0. Make a copy of config-template.ini called config.ini and edit it.

1. Ensure that the "tools" subdirectory has been initialized ("`$ git submodule update --init tools`")

2. Either use `get_samples.py` to download samples or copy them into "all_apks" from another source.
If you're using `get_samples.py`, you can monitor it in another shell by running `watch "ls -l *.apk | wc -l"`

3. `sort_malicious.py` uses andrototal.org to sort them into "malicious_apk" and "benign_apk" folders.
You can monitor it in another shell by running `watch "ls -l benign_apk/*.apk | wc -l && ls -l malicious_apk/*.apk | wc -l"`

4. `extract_apks_parallel.sh` unpacks the .apk files into folders and processes some of the data therein.
You can monitor it in another shell by running `watch "wc -l benign_apk/valid_apks.txt; wc -l malicious_apk/valid_apks.txt"`

5. Run one of the following scripts to generate feature vectors:
    * `parse_xml.py` for permissions. "app_permission_vectors.json" is generated
    * `parse_maline_output.py` for syscalls. "app_syscall_vectors.json" is generated. You will have to run [maline](https://github.com/soarlab/maline) first for this to work.
    * `parse_disassembled.py` for API calls. "app_method_vectors.json" is generated
    * `parse_ssdeep.py` for fuzzy hashes. "app_hash_vectors.json" is generated. You will have to run [ssdeep](http://ssdeep.sourceforge.net/) first for this to work.
    * `combine_features.py` for a combination of the top weighted features. "app_feature_vectors.json" is generated. This only works if you've previously trained a network on the specified features, and the feature weights files are named appropriately.

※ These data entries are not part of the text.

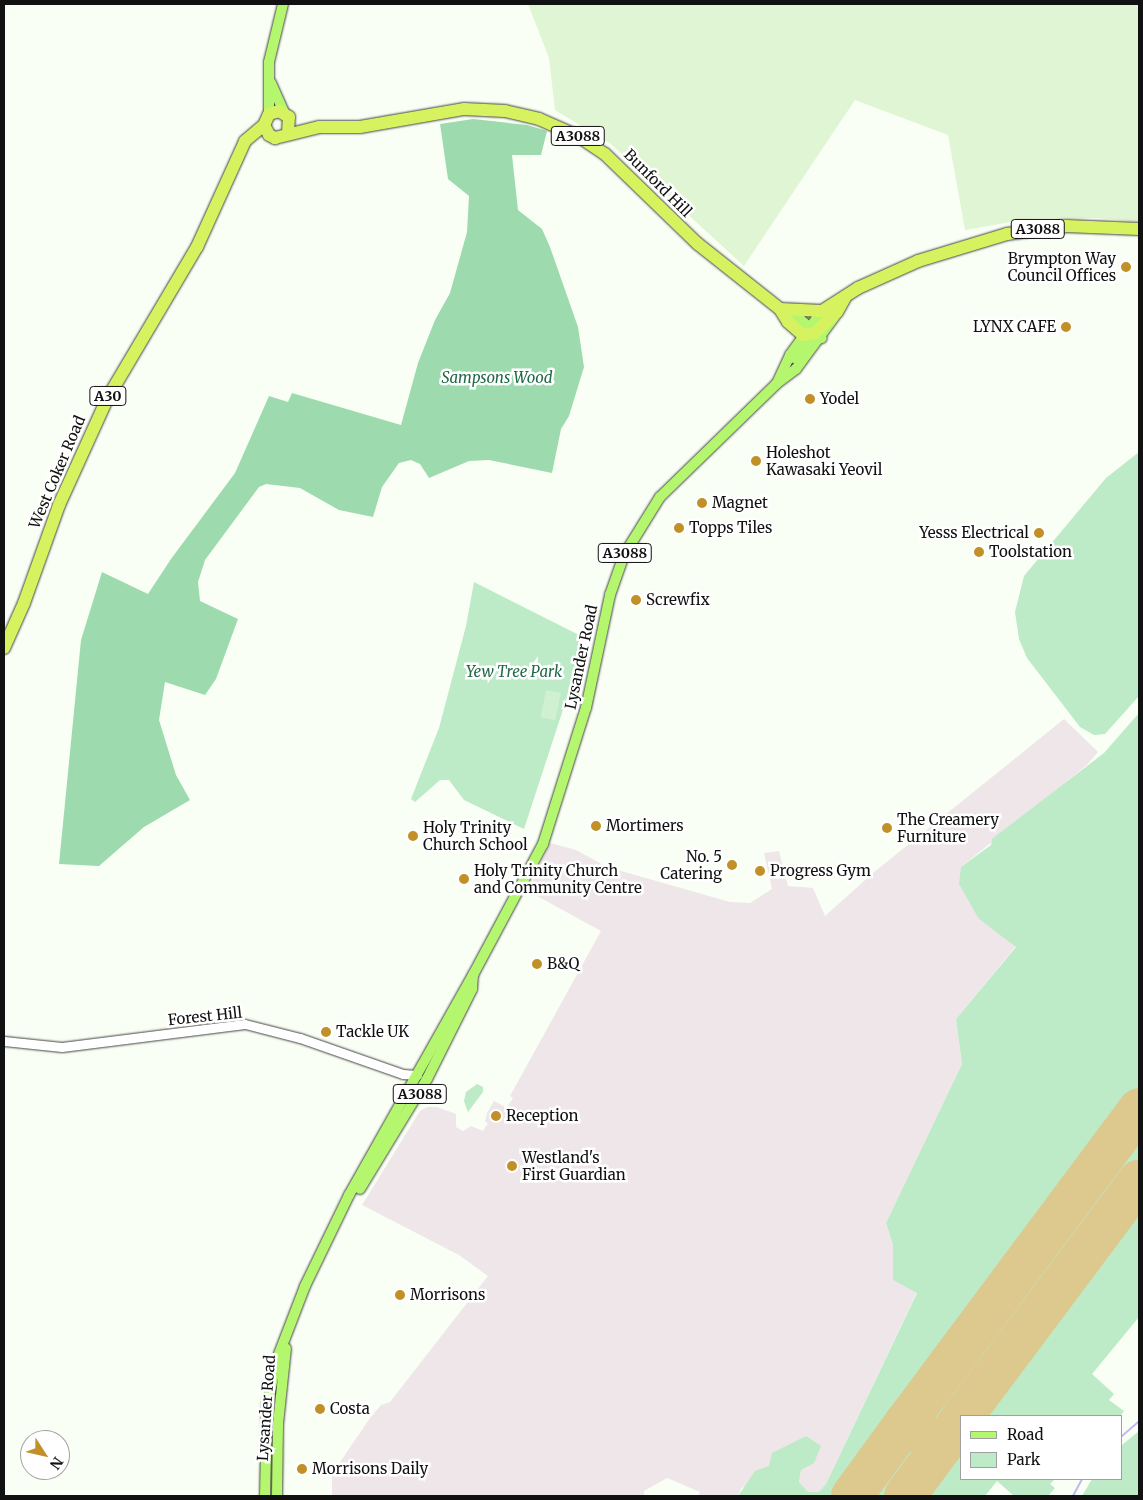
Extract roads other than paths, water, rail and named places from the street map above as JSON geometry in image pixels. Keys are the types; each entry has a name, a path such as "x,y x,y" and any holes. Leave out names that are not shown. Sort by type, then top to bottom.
{"highway":[{"name":"Bunford Hill","path":"319,127 360,127 443,111 478,109 517,113 561,127 605,154 698,244 790,311"},
{"path":"276,119 319,127"},
{"path":"276,119 288,134 319,127"},
{"name":"A30","path":"276,119 281,138 288,134"},
{"name":"West Coker Road","path":"4,648 24,602 59,505 107,399 197,247 239,158 276,119"},
{"name":"A3088","path":"812,333 788,322 790,311 822,311 846,296 918,261 1007,234 1066,226 1139,229"},
{"path":"812,333 837,312 846,296"}],"main road":[{"path":"276,119 268,62 283,4"},
{"path":"268,62 276,119"},
{"path":"812,333 822,311"},
{"name":"Lysander Road","path":"348,1203 349,1195 474,975 545,837 586,708 610,595 624,554 648,512 664,492 776,384 806,358 812,333"},
{"name":"Lysander Road","path":"776,384 786,365 812,333"},
{"name":"Lysander Road","path":"786,365 809,341 812,333"},
{"name":"Lysander Road","path":"265,1496 267,1406 277,1359 291,1323 318,1258 348,1203 387,1150 428,1079 472,989 474,975"},
{"name":"Lysander Road","path":"277,1496 278,1424 291,1323"}],"street":[{"name":"Forest Hill","path":"4,1041 62,1047 245,1024 300,1038 415,1079"}],"waterway":[{"path":"1123,1435 1139,1421"},
{"path":"1073,1496 1081,1480"}],"place":[{"name":"Brympton Way Council Offices","path":"1126,267"},
{"name":"LYNX CAFE","path":"1066,327"},
{"name":"Yodel","path":"810,399"},
{"name":"Holeshot Kawasaki Yeovil","path":"756,461"},
{"name":"Magnet","path":"702,503"},
{"name":"Topps Tiles","path":"679,528"},
{"name":"Yesss Electrical","path":"1039,533"},
{"name":"Toolstation","path":"979,552"},
{"name":"Screwfix","path":"636,600"},
{"name":"Mortimers","path":"596,826"},
{"name":"The Creamery Furniture","path":"887,828"},
{"name":"Holy Trinity Church School","path":"413,836"},
{"name":"No. 5 Catering","path":"732,865"},
{"name":"Progress Gym","path":"760,871"},
{"name":"Holy Trinity Church and Community Centre","path":"464,879"},
{"name":"B&Q","path":"537,964"},
{"name":"Tackle UK","path":"326,1032"},
{"name":"Reception","path":"496,1116"},
{"name":"Westland's First Guardian","path":"512,1166"},
{"name":"Morrisons","path":"400,1295"},
{"name":"Costa","path":"320,1409"},
{"name":"Morrisons Daily","path":"302,1469"}],"park label":[{"name":"Sampsons Wood","path":"497,378"},
{"name":"Yew Tree Park","path":"514,672"}]}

6. Run `$ run_trials.sh app_feature_vectors.json` (or whichever json you want) which runs the `tensorflow_learn.py` script (where the ML happens) a number of times and puts the results into a folder. It also runs `plot_data.py` and `match_features.py` to create a plot and create a list of top weighted features, respectively.

7. Change the parameters or input data and repeat step 6. It should be non-destructive so you can compare the results of different runs.

Note: If you want to use a SVM instead of a neural network, use `sklearn_svm.py` in place of `tensorflow_learn.py`. You can also use `sklearn_tree.py` to use a decision tree.